Millions of Americans say they won’t vote for a Mormon. That’s bad news for Mitt Romney, the former Massachusetts governor, successful businessman and 2002 Olympic Games chairman. Romney isn’t running for pastor, prophet or pope–he just wants to be president–but many Americans say they won’t vote for him simply because he’s a member of The Church of Jesus Christ of Latter-day Saints (sometimes called the LDS Church or Mormon Church). Why? It all comes down, in my opinion, to two things: ignorance and fear.
Despite the healthy cynicism I inherited from my convert father, in the last several weeks, as the polls have come out indicating the true temperature of the American people regarding Mormonism, I’ve been surprised and dismayed. Mormons have been part of the American fabric for more than 150 years. Indeed, that fabric is an intrinsic part of our make up. We work. We vote. We get elected. We pay taxes—and tithing. We educate our children. We pledge allegiance to the flag. We die in American wars. We take care of our own. “If you prick us, do we not bleed?” What’s not to like about us? I’ve been trudging through the snow the last two weeks, shaking my head about all of this.
And then, on Sunday, President Gordon B. Hinckley died, not unexpectedly but sadly for all of us who loved him, at 97. In addition to all of his other good works, it was his media genius that has brought the best of the Church to the attention of the media and subsequently to the world.

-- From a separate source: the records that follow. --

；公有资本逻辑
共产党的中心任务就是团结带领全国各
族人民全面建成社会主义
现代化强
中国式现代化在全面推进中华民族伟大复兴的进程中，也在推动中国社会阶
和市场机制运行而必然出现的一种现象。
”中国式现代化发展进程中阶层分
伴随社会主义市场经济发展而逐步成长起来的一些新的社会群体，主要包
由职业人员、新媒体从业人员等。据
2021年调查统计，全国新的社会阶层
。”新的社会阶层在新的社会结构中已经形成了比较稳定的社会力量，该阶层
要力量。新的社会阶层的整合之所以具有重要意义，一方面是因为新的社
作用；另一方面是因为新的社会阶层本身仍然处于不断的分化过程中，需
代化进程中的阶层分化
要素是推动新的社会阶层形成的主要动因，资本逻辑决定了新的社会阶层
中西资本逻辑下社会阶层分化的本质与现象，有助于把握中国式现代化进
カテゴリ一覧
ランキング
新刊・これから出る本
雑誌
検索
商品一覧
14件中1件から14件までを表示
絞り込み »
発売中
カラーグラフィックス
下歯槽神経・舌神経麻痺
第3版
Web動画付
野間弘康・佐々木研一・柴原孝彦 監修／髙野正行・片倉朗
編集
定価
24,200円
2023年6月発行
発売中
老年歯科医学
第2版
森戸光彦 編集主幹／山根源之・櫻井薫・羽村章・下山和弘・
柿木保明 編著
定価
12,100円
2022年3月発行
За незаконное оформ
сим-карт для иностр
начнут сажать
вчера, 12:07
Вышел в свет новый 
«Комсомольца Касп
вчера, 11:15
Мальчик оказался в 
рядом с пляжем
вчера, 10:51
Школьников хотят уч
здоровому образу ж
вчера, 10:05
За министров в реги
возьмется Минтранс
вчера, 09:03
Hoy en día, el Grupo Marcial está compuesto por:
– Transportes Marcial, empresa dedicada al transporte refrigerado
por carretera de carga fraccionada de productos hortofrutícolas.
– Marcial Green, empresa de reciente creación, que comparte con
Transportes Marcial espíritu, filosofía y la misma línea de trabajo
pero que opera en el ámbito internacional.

His influence on the reach and scope of the Mormon Tabernacle Choir, for instance, is almost measureless, and his tireless travel, even into his nineties, throughout the world put a face on Mormonism for people of many, many nations, both Mormon and non-Mormon. And he was utterly fearless in the face of tough questions from media pit bulls like Mike Wallace, who was charmed by him.
So I have been pleased — and comforted — by the response of the media and the world to his passing. Despite all the rancor about the Church over the past weeks, President Hinckley is being remembered, fittingly, as a great man.
“With his buoyant personality and affinity for public relations,” said the NYTimes, “Mr. Hinckley made Mormonism more familiar to the public and more accepted in the Christian fold.” Newsweek had an extensive story, extolling the expansive growth of the Church and profiling President Thomas S. Monson, his likely successor. And Time Magazine credits President Hinckley for Mitt Romney being able to have any sort of campaign at all:
Gordon B. Hinckley will be remembered for a lot of things within the Church of Jesus Christ of Latter-day Saints, whose President and Prophet he was until his death Sunday at 97. His world travels, for instance, and the corresponding expansion of the church abroad; his modest redesign of Mormon Temples, which enabled their proliferation and thus the participation of many more Mormons outside of Utah in key Church activities. But for the rest of the country, he may be credited as the man who helped make Mitt Romney’s presidential candidacy possible.
…[W]ere it not for Hinckley’s relentless 20-year publicity campaign to assure fellow Christians that Mormons, as he insisted, were not “weird,” Romney would have had a much more difficult time overcoming the impression that many have of his faith.
“He was a tireless worker and a talented communicator who was respected in his community and beloved by his congregation,” said President Bush. Barack Obama cancelled a pre-Super Tuesday trip to Utah so as to not interfere with the mourning. And even the usually grumpy Salt Lake Tribune has been falling all over itself with tributes.
They may not like us, but they liked him. And so did I. I shook hands with him, too, and I felt like I was touching not just history, but eternity. God bless you, President Hinckley.